In Memory of Michael L. Roder; August 8, 1951 – Feb. 19, 2012
Where does a daughter begin to tell a story of her hero? How do I put into words how much my daddy was a huge influence to not just my life but my sister’s, my children’s and all that loved him. How do I do justice in describing a man who was such a leader that his friends called him Chief long before he became an E9 Chief Master Sgt in the United States Air force? How do I describe the huge hole in our lives the first man I ever loved has left in his parting? How do I even begin to explain the contrary emotions of having my Dad resting in Arlington National Cemetery? How can anyone but those that have also laid their loved ones to rest in these sacred soils understand the conflict of pride, honor, and mourning?

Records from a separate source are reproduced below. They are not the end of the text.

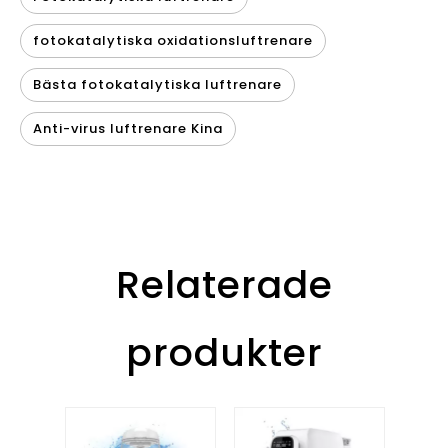
fotokatalytiska oxidationsluftrenare
Bästa fotokatalytiska luftrenare
Anti-virus luftrenare Kina
Relaterade
produkter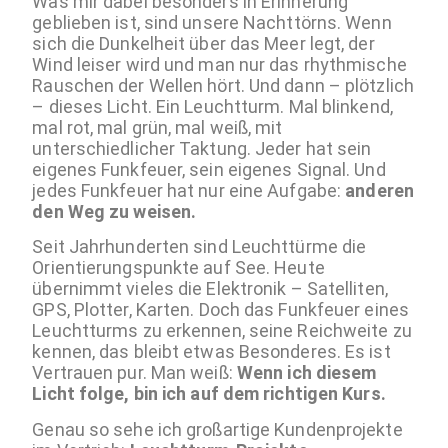
Was mir dabei besonders in Erinnerung
geblieben ist, sind unsere Nachttörns. Wenn
sich die Dunkelheit über das Meer legt, der
Wind leiser wird und man nur das rhythmische
Rauschen der Wellen hört. Und dann – plötzlich
– dieses Licht. Ein Leuchtturm. Mal blinkend,
mal rot, mal grün, mal weiß, mit
unterschiedlicher Taktung. Jeder hat sein
eigenes Funkfeuer, sein eigenes Signal. Und
jedes Funkfeuer hat nur eine Aufgabe:
anderen
den Weg zu weisen.
Seit Jahrhunderten sind Leuchttürme die
Orientierungspunkte auf See. Heute
übernimmt vieles die Elektronik – Satelliten,
GPS, Plotter, Karten. Doch das Funkfeuer eines
Leuchtturms zu erkennen, seine Reichweite zu
kennen, das bleibt etwas Besonderes. Es ist
Vertrauen pur. Man weiß:
Wenn ich diesem
Licht folge, bin ich auf dem richtigen Kurs.
Genau so sehe ich großartige Kundenprojekte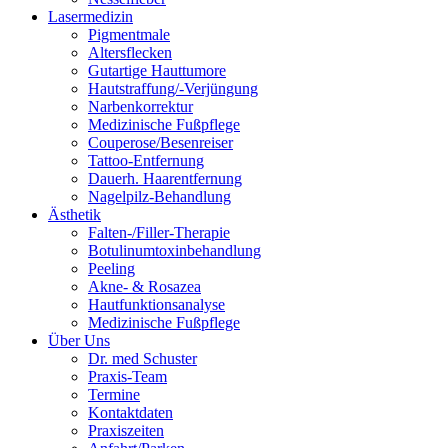
Lasermedizin
Pigmentmale
Altersflecken
Gutartige Hauttumore
Hautstraffung/-Verjüngung
Narbenkorrektur
Medizinische Fußpflege
Couperose/Besenreiser
Tattoo-Entfernung
Dauerh. Haarentfernung
Nagelpilz-Behandlung
Ästhetik
Falten-/Filler-Therapie
Botulinumtoxinbehandlung
Peeling
Akne- & Rosazea
Hautfunktionsanalyse
Medizinische Fußpflege
Über Uns
Dr. med Schuster
Praxis-Team
Termine
Kontaktdaten
Praxiszeiten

Michael L. Roder dedicated 23 years to his country as an enlisted Air Force man and reluctantly retired into the life of a civilian. His hard work and dedication with the US Air Force allowed him to be the caretaker of his mother and siblings through his entire life. He was born a Leo and embodied every characteristic of those born under such a strong sign. He was open hearted, enthusiastic about life, charming, generous, STRONG.
He always Aimed High even finally purchased his dream Corvette, his Vette for a Vet, 5 years prior to his death. My dad taught his daughters if we wanted something then we had to work hard for it, and he remained a dedicated and hard worker until the very end. He taught us pride for our country and our Veterans and even worked as a Veteran’s Administrator in his last years.

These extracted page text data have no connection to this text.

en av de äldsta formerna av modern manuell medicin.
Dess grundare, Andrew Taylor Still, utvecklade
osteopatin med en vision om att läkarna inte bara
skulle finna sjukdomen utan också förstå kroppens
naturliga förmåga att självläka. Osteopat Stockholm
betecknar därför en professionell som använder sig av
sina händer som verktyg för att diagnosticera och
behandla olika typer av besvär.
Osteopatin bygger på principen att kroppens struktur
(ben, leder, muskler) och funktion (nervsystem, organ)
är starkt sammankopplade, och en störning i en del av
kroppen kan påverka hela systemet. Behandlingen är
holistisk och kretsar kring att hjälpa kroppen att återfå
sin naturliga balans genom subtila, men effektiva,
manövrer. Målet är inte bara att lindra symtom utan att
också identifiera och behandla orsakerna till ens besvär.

I am proud of the dedication and hard work it took to my Dad to achieve E9 as a Chief Master Sgt and thankful to an upbringing as an ‘Air-Force Brat’. I was taught diversity, respect, to not ever feel entitled to anything, and to roll with the punches. I am accepting of all differences thanks to my dad’s influences as well as our moving to small towns, or large cites, even different countries.

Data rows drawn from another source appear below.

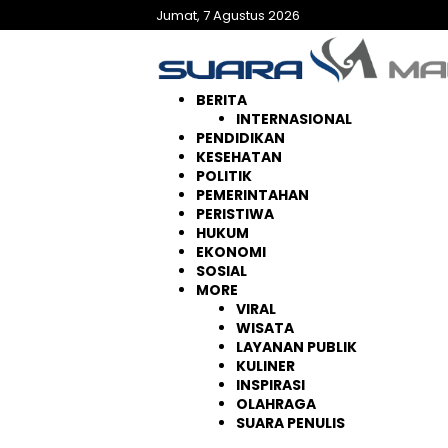
Langsung
Jumat, 7 Agustus 2026
ke
konten
BERITA
INTERNASIONAL
PENDIDIKAN
KESEHATAN
POLITIK
PEMERINTAHAN
PERISTIWA
HUKUM
EKONOMI
SOSIAL
MORE
VIRAL
WISATA
LAYANAN PUBLIK
KULINER
INSPIRASI
OLAHRAGA
SUARA PENULIS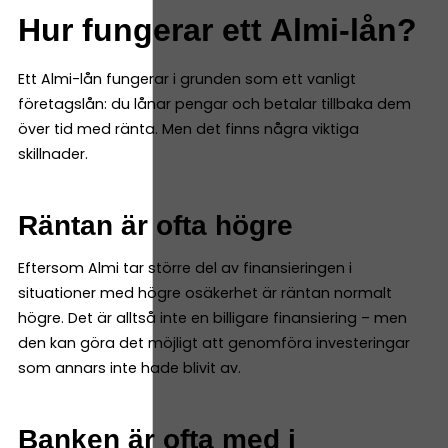
Hur fungerar ett Almi-lån?
Ett Almi-lån fungerar i grunden som ett vanligt
företagslån: du lånar pengar och betalar tillbaka dem
över tid med ränta. Men det finns några viktiga
skillnader.
Räntan är ofta högre
Eftersom Almi tar större del av finansieringen i
situationer med högre osäkerhet är räntan normalt
högre. Det är alltså inte en billigare finansiering – men
den kan göra det möjligt att genomföra investeringar
som annars inte hade blivit av.
Banken är ofta med i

Desite my pride, love, honor to my Daddy I don’t think I could ever accurately describe the man Mike was to all of us that loved him. He was dedicated to the country until his untimely end. He left, still kicking and fighting, after a short battle with lung cancer that tried to steal everything that made him the man he was including his authoritative and booming voice. Only diagnosed on Nov. 4th 2011 he slipped away February 19th, 2012 but I believe he chose to go and conserve some pride and dignity. He walked away from this life at only 60 years old the day after my 35th birthday and was ironically laid to rest in section 60 of Arlington Cemetery.
My heart shattered the day we laid him to rest in his Air force Blue Coffin ordained with Eagles at each corner. We tried to make things as perfect as we knew he would have done for us, dressing him in the very uniform he slipped off the day of his retirement and inspecting to make sure he was tidy, neat, and straight. Only families of our military men and women will fully understand the stir of emotions from lifetime of memories around these uniforms, and I know one day when we meet again he will greet me healthy and handsome in that very uniform that helped shape him into the excellent man he was.
I don’t think I could ever find the words to accurately sum up the life of my hero nor could I do justice to describe the honorable yet bittersweet feelings we have for him now resting in Arlington National Cemetery but in some way, even after his grandkids depart this world, he’ll never be forgotten.
We might not ever know what he was exposed to during his service in Vietnam era and agent orange is not admitted in his records but dad always said he suspected he was was exposed and we wonder what his father was exposed to as he served in the Army during the Korean War and lost his life to multiple system cancer at the age of 59. My brother was still born from anencephaly, my son has ADHD, my daughter has craniosynostosis so we wonder if Agent orange is to blame.
Thank you for remembering my daddy who is so is missed more than I could ever describe. Melanie Pipkins Cranio Art — with Peggy Roder, Chris Pipkins, Melanie Pipkins Cranio Art and Agent Orange Vietnam Veterans Memorial.